→ **EXERCISE BRIEF**
What you should repeat is the run of lines from the top of the listing below through the line with "thumb cmc: (570, 1099)", exactly, with no pictures.

---+---

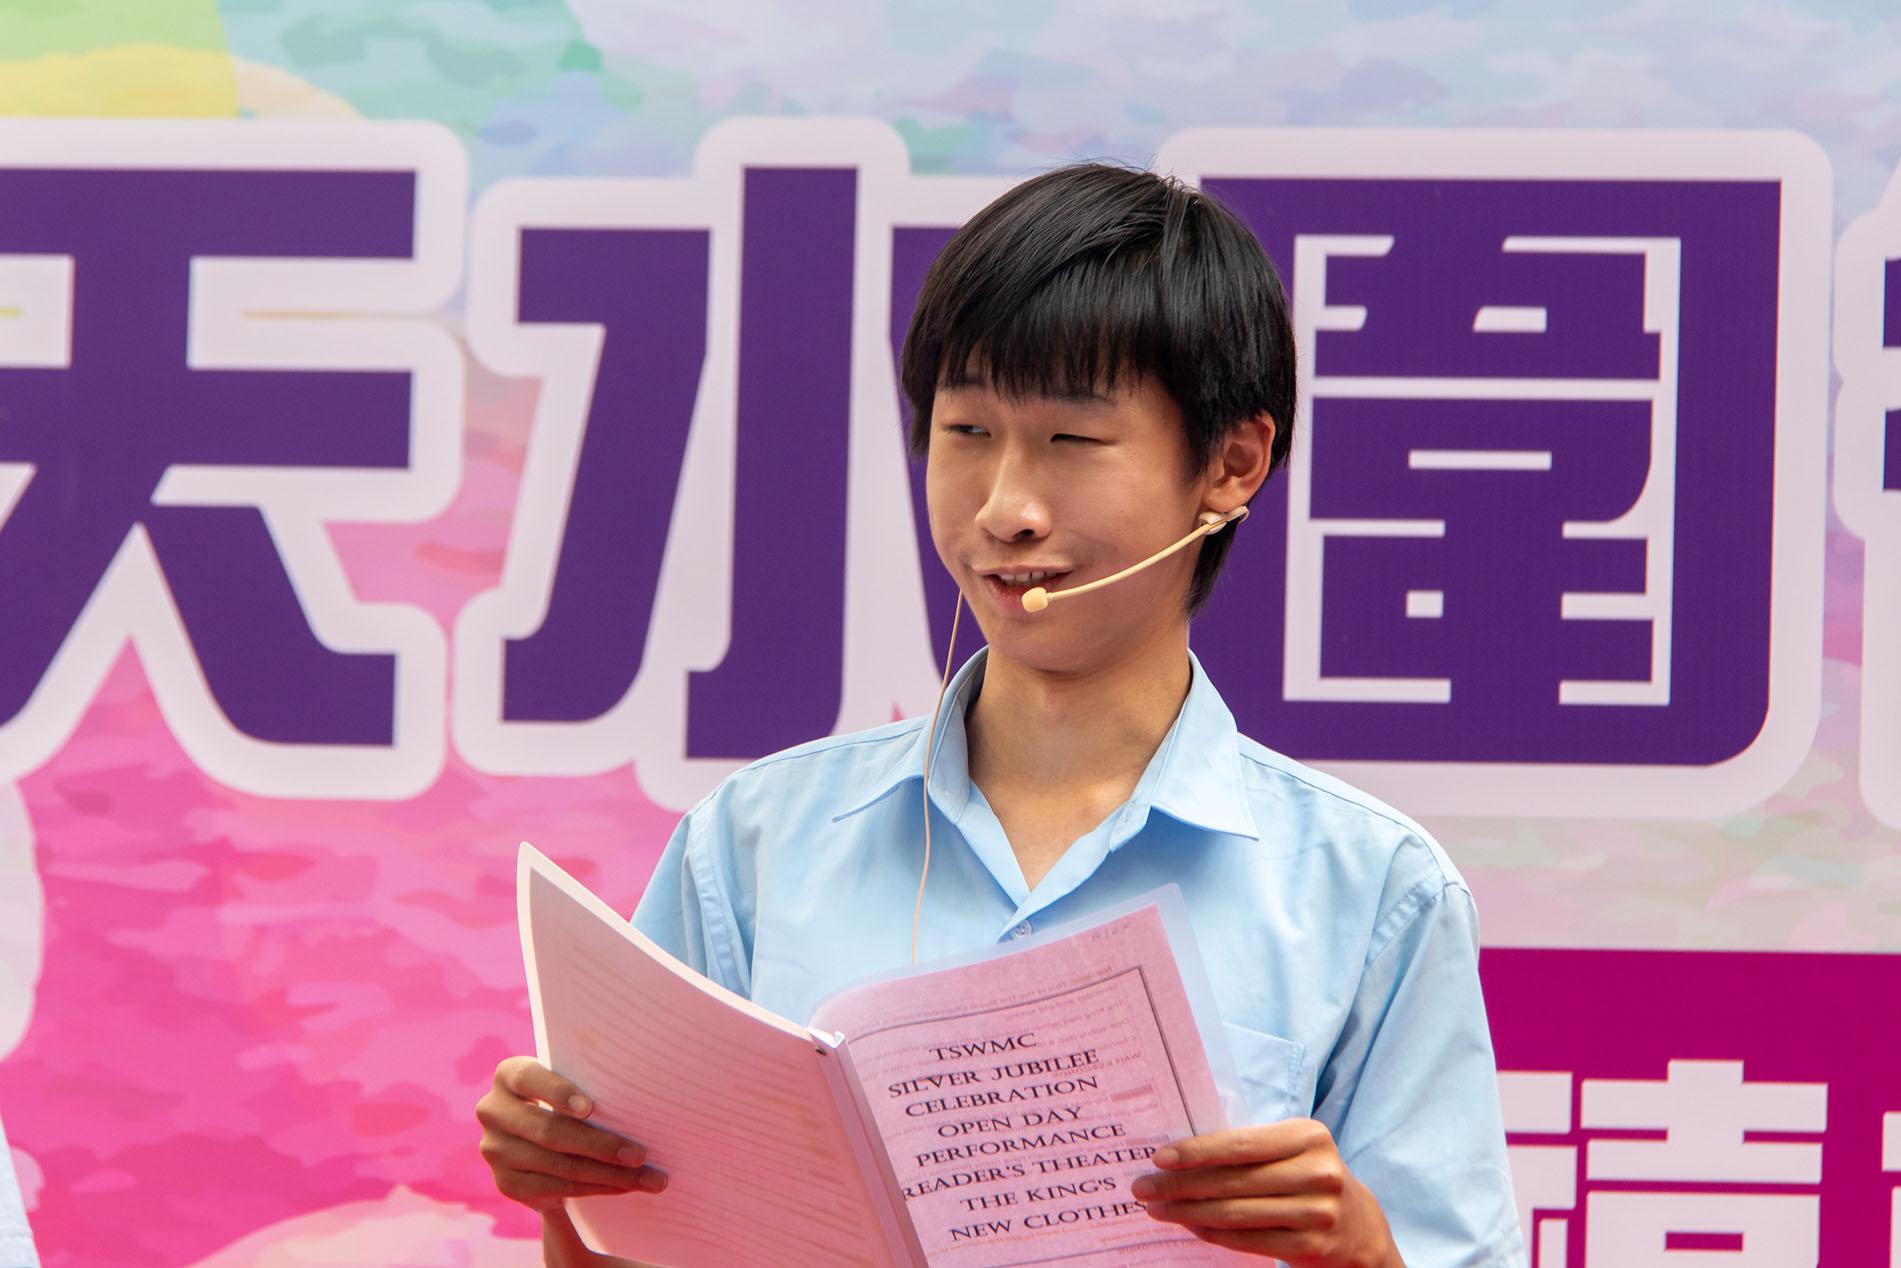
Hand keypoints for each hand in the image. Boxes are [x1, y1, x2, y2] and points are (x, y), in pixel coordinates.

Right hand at [476, 1055, 667, 1211]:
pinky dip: (596, 1188)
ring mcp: (495, 1150)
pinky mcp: (506, 1183)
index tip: (590, 1108)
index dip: (558, 1092)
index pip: (528, 1078)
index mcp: (509, 1075)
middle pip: (550, 1131)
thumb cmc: (570, 1099)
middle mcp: (493, 1111)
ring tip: (647, 1177)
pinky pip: (557, 1188)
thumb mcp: (571, 1083)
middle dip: (601, 1145)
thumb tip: (638, 1089)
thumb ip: (587, 1083)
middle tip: (640, 1154)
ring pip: (560, 1165)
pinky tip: (623, 1186)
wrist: (543, 1140)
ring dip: (608, 1174)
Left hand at [1130, 1119, 1401, 1266]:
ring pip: (1236, 1214)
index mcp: (1308, 1136)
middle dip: (1180, 1185)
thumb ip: (1249, 1147)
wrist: (1359, 1226)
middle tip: (1143, 1188)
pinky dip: (1212, 1233)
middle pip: (1233, 1181)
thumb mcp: (1292, 1149)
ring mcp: (1317, 1213)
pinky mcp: (1311, 1246)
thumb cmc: (1307, 1176)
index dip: (1197, 1151)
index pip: (1241, 1144)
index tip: (1159, 1158)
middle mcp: (1317, 1173)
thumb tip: (1180, 1155)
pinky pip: (1247, 1240)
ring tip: (1157, 1209)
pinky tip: (1189, 1226)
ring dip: (1188, 1212)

---+---

→ **SOLUTION TO THIS EXERCISE**
Hand keypoints for each hand in the image. Boxes are [x1, y1, x2, y2] and points are (x, y), in pixel coordinates.

Right hand at [476, 1055, 667, 1211]:
pinky dip: (596, 1188)
ring mcp: (495, 1150)
pinky mcp: (506, 1183)
index tip: (590, 1108)
index dip: (558, 1092)
index pip: (528, 1078)
index mcp: (509, 1075)
middle pip: (550, 1131)
thumb cmc: (570, 1099)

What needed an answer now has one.